Downing Street announced on Tuesday that Johnson will travel to India in January 2021 to strengthen a key strategic relationship which supports jobs and investment across the UK as part of his first major bilateral visit since taking office, and the first since the UK’s departure from the EU.

An official spokesperson said the trip will kick off a significant year for ‘Global Britain’, when the UK will host both the G7 Leaders’ Meeting and COP26 Summits, as well as a global education conference aimed at getting girls into school, and an event to mark the first meeting of the UN General Assembly in London in 1946.

Johnson has written to Prime Minister Narendra Modi to accept his invitation, and to invite India to attend the UK’s G7 Summit as one of three guest nations alongside South Korea and Australia, as part of Johnson’s ambition to work with a group of like-minded democracies to advance shared interests and tackle common challenges.

“The Prime Minister will use his visit to India to boost our cooperation in areas that matter to the UK and that will be priorities for our international engagement throughout 2021 – from trade and investment, to defence and security, and health and climate change”, a statement said.

The UK and India are significant investors and markets for each other’s economies and our growing trade and investment relationship is worth around £24 billion a year, supporting more than half a million jobs.

There are 842 Indian companies in the UK with a combined turnover of £41.2 billion, creating jobs in all four corners of the United Kingdom.
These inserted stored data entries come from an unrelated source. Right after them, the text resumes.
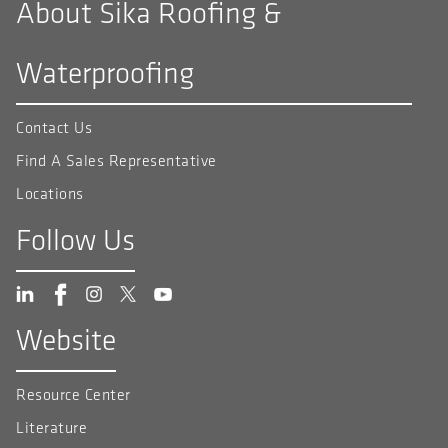
About Sika Roofing &
Waterproofing
Contact Us
Find A Sales Representative
Locations
Follow Us
Website
Resource Center
Literature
That includes 19,500 people employed by Tata Consulting Services at sites including Peterborough, Liverpool, and Edinburgh; around 5,700 people in Warrington, Derby, Cardiff, Derry/Londonderry and Belfast working for business support firm Firstsource Solutions – which is soon to open a new office in Middlesbrough; and 1,200 people employed by Accord Healthcare Ltd in Newcastle and Barnstaple to manufacture and supply medicines to the NHS.
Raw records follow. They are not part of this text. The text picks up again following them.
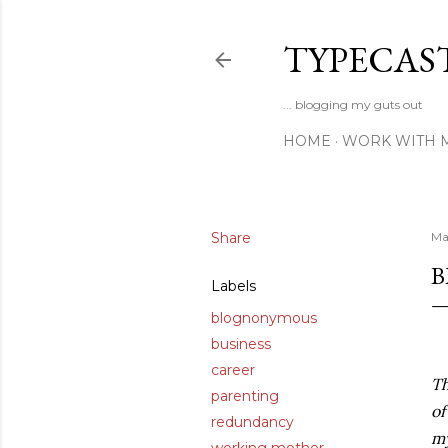
TYPECAS
... blogging my guts out
HOME
WORK WITH 
Share
May
B
Labels
blognonymous
business
career
Th
parenting
o
redundancy
my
Johnson said: “I am absolutely delighted to be visiting India next year at the start of an exciting year for Global Britain, and look forward to delivering the quantum leap in our bilateral relationship that Prime Minister Modi and I have pledged to achieve”.
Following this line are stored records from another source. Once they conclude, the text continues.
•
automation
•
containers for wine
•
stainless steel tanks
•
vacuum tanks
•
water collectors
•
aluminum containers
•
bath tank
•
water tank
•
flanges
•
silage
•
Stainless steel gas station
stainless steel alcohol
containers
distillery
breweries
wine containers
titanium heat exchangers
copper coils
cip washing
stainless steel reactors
“As a key player in the Indo-Pacific region, India is an increasingly indispensable partner for the United Kingdom as we work to boost jobs and growth, confront shared threats to our security and protect our planet.”

The statement said that as the ‘pharmacy of the world’ India supplies more than 50% of the world’s vaccines, with over a billion doses of the UK’s Oxford/AstraZeneca vaccine being manufactured at the Serum Institute in Pune.